The Company does not have a corporate pension fund plan. It has introduced a corporate defined contribution pension plan for the steady build-up of employees' assets.

d. Principle 3.1 i) Company objectives (e.g. business principles), business strategies and business plans; 1. Company objectives (e.g. business principles)

The Company conducts business in line with its mission "To create green and sustainable energy systems for a better world" and its vision "To become Asia's renewable energy leader."

To realize its mission and vision, the Company defines the following as "Our Commitments."

  • The Earth: To contribute towards a sustainable society and planet
  • Communities: To create value in partnership with local communities, and respect their heritage and cultures
  • Customers: To generate clean and efficient energy for our customers
  • Shareholders: To generate sustained growth in shareholder value
  • Employees: To gather the best people, and provide exciting career and growth opportunities for our employees 2. Business strategies
    The Group intends to develop multiple renewable energy sources and has set itself a medium-term target for the total capacity of power plants in operation and under construction of over 3.0GW. The Group is currently implementing the following business strategies to achieve this target.

■ ■ ■

* _WORK ORDER 1_:
Answer these questions from the corporate governance excerpt:
(a) What kind of pension plan has the Company introduced?
(b) What is the Company's stated vision?
(c) What medium-term target has the Group set for the total capacity of power plants in operation and under construction?
The text and the records come from unrelated sources.

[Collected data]
■ ■ ■

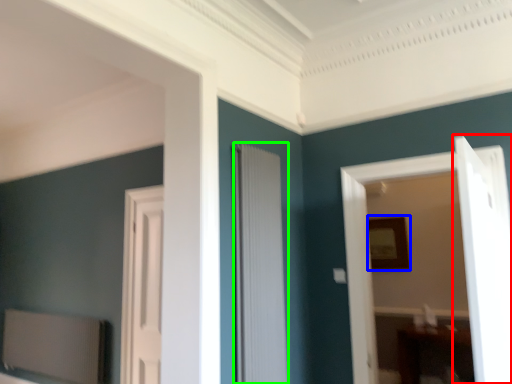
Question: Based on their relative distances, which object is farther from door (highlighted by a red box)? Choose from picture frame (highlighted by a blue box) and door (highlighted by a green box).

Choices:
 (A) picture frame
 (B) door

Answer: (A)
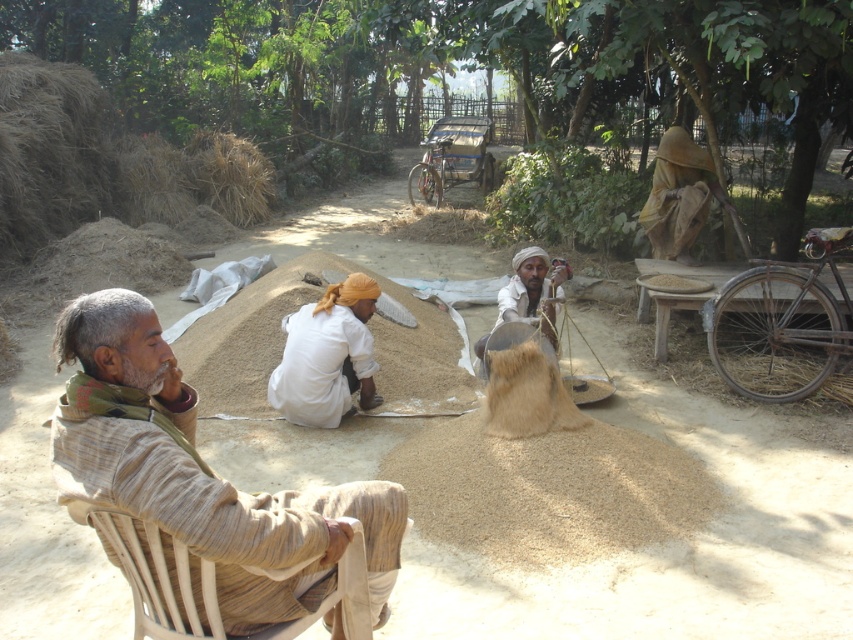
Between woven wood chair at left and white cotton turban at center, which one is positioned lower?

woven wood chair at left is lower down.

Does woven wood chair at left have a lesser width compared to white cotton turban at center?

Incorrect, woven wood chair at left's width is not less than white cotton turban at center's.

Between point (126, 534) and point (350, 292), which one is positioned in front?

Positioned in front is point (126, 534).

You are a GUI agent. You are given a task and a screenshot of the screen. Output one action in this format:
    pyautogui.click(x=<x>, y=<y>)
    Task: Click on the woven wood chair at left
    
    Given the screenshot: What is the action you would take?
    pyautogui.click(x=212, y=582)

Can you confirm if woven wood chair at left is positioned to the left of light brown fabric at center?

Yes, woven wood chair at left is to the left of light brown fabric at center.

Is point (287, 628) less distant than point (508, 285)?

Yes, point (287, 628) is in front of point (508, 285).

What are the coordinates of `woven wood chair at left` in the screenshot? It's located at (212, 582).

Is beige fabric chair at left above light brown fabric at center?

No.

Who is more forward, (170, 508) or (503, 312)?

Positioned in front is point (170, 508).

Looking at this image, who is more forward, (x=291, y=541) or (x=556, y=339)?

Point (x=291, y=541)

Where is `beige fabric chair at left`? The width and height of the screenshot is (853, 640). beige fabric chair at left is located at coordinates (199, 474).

■ ■ ■

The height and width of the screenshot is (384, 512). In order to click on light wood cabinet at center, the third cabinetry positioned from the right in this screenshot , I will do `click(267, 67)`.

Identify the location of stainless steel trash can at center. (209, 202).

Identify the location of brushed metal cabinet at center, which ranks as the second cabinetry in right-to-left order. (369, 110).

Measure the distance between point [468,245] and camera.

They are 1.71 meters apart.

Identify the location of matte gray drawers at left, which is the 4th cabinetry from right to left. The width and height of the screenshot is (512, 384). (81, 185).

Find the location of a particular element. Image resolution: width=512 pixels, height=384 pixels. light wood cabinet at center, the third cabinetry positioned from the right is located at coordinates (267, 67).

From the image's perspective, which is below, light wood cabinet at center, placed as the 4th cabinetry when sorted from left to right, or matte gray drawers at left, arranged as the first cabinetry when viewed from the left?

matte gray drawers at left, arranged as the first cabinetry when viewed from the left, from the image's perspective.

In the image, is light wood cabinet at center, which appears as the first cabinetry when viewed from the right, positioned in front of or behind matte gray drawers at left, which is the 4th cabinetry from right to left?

■ ■ ■

* _WORK ORDER 2_: In the records, reproduce the lines starting at the one containing "Incorrect, woven wood" and ending at the one containing "Positioned in front is point (126, 534).", with both of those lines included.

* _FINAL ANSWER 1_:
(a) A corporate defined contribution pension plan.
(b) "To become Asia's renewable energy leader."
(c) Over 3.0GW.

* _FINAL ANSWER 2_:
Incorrect, woven wood chair at left's width is not less than white cotton turban at center's.

Between point (126, 534) and point (350, 292), which one is positioned in front?

Positioned in front is point (126, 534).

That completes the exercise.